На следующий день меньшевики, все еще возглавлявшие Исполком Совета, отложили съезд на несколько дней. Тем самым они подарили Троцкому и большевикам драгоценное время для подготовки.
Выступая от имени Петроградского совета, Троцкий по-прежнему продолжал подчеркивать необходимость защиты города и делать вид, что у него только это на уме. И лишь 18 октября он заговорил наконец о вооруженных действиях, но и тут — под предлогом потребностей обороны:
«Мы ничего не скрываем. От имени Совета я заявляю: мы не планируем никаких вооруженных действий. Но если в ходе событий такое действие будет запланировано, рабочие и солдаты, все как один, выйдут по его призыву. Петроградский совет будет продолжать свою линию на организацию и вооружение рабочей гвардии. Мы должны быть постоянно готовыми к атаке со стороны контрреволюции. И мы ответим на нее беспощадной контратакой, которую доведем до конца».
Как стремительно менялась ситуация, если это заявление Троцкого было немедленно поддержано Зиновьевым и Каменевым — двумя главными противниками переворота! Но что Зиновьев и Каменев, если и сам Ленин — и тот был сбит с толку словесной эквилибристикой Троцкого. Он был настолько далек от каждодневных забот, связанных с подготовкой переворота, что его то и дело приходилось успокаивать; удавалось это с переменным успехом.
Все это время отношение Ленина к Троцкому вообще было несколько двойственным. Требование Троцкого обязательно приурочить переворот к съезду Советов казалось ему в высшей степени опасным — даже более опасным, чем открытое выступление Зиновьева и Каменева, которые отвергали самую идею переворота вообще. А поскольку по самой природе переворота его судьба зависела от точного выбора момента, то естественно, что в своих обращениях к ЦК Ленин называл тактику Троцкого практически предательской.
21 октября Троцкий провел через Совет резолюцию, по которой гарнизон должен отныне подчиняться только приказам ВРК. Он и тут еще остерегался заявить, что ВРК уже заменил собой военное командование. Комиссары ВРК, приданные к генеральному штабу якобы для связи, по-прежнему соблюдали установленный декорум. Но было совершенно очевидно, что резолюция Совета предрешила самый коренной вопрос — о верховной власти. Гарнизон недвусмысленно признал, что верховной властью является Совет и ВРК, как его исполнительный орган. Это означало, что Временное правительство фактически уже свергнуто; двоевластию, продолжавшемуся восемь месяцев, пришел конец, и законным правительством отныне является Совет. И даже несмотря на это, все оставалось по-прежнему!
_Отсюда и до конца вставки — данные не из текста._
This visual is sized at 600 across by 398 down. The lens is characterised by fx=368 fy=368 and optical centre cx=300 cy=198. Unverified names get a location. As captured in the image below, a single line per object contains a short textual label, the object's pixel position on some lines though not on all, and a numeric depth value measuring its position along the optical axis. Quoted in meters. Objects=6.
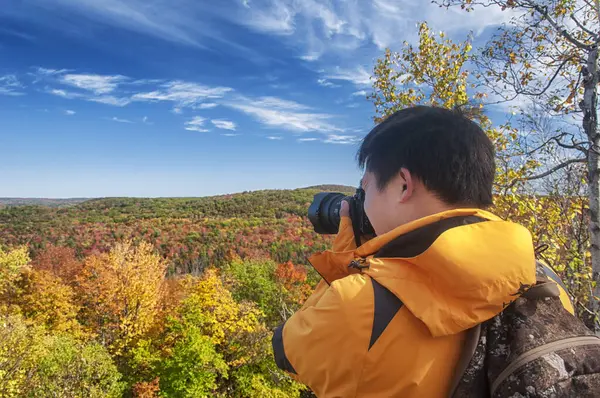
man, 0.81
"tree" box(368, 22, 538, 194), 4.79
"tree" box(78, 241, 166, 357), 18.48
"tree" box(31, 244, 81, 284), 28.02
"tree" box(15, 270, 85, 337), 18.48
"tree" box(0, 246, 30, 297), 18.90
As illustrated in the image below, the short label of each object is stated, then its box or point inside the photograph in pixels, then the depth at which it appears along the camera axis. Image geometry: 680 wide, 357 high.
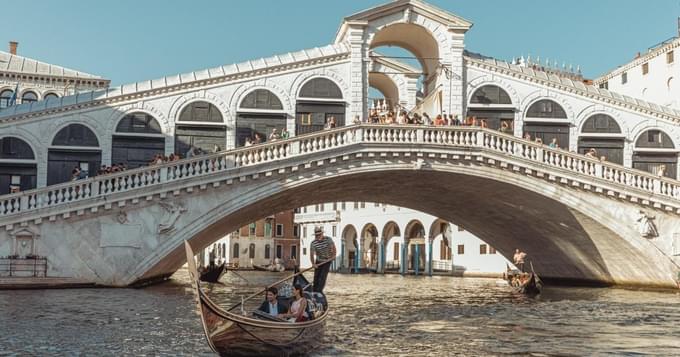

Однако подлинный смысл событий постепенно становился все очевиднее: 22 октября ВРК, на основании принятой накануне резолюции, опубликовал обращение, в котором говорилось: «Приказы по гарнизону, не подписанные комитетом, недействительны».
Тем не менее психологически ситуация оставалась неизменной: новая власть еще нуждалась в признании. Переворот, фактически уже совершенный Петроградским гарнизоном 21 октября, еще должен был облечься в некие легальные формы. Вот как говорит об этом Суханов:
«В действительности переворот был совершен в тот момент, когда Петроградский гарнизон признал Совет своей высшей властью, а ВРК — своим командованием. Но в той неповторимой обстановке эта декларация была воспринята, как чисто риторическая. Никто не опознал в ней переворот. И неудивительно. Решение гарнизона практически ничего не изменило: уже и прежде правительство не имело ни реальной силы, ни власти. Реальная власть в стране давно уже находилась в руках большевиков из Петроградского совета, и тем не менее Зимний дворец оставался правительственным, а Смольный — частным учреждением. И все же Временное правительство было свергнуто именно 21 октября, точно так же, как царская власть — 28 февраля. Оставалось только завершить сделанное — во-первых, придать перевороту официальный характер, провозгласив новое правительство, и во-вторых — фактически устранить конкурентов, добившись тем самым всеобщего признания совершившегося факта. Значение того, что произошло 21 октября, было непонятно не только обывателю, но и самим революционным лидерам. Достаточно заглянуть в воспоминания одной из главных фигур октябрьских дней, секретаря Военно-Революционного Комитета Антонова-Овсеенко. Исход событий мог быть куда менее успешным (для большевиков), если бы они имели дело с другим противником. Вот что нужно обязательно учитывать: ни Смольный, ни Зимний не отдавали себе отчета в подлинном смысле происходящего. В конце концов, разве до этого гарнизон не принимал уже резолюций, подобных резолюции 21 октября? Разве он не присягал уже на верность Совету и после Июльских дней, и во время корниловского мятежа? Как же можно было утверждать, что сейчас произошло что-то новое?»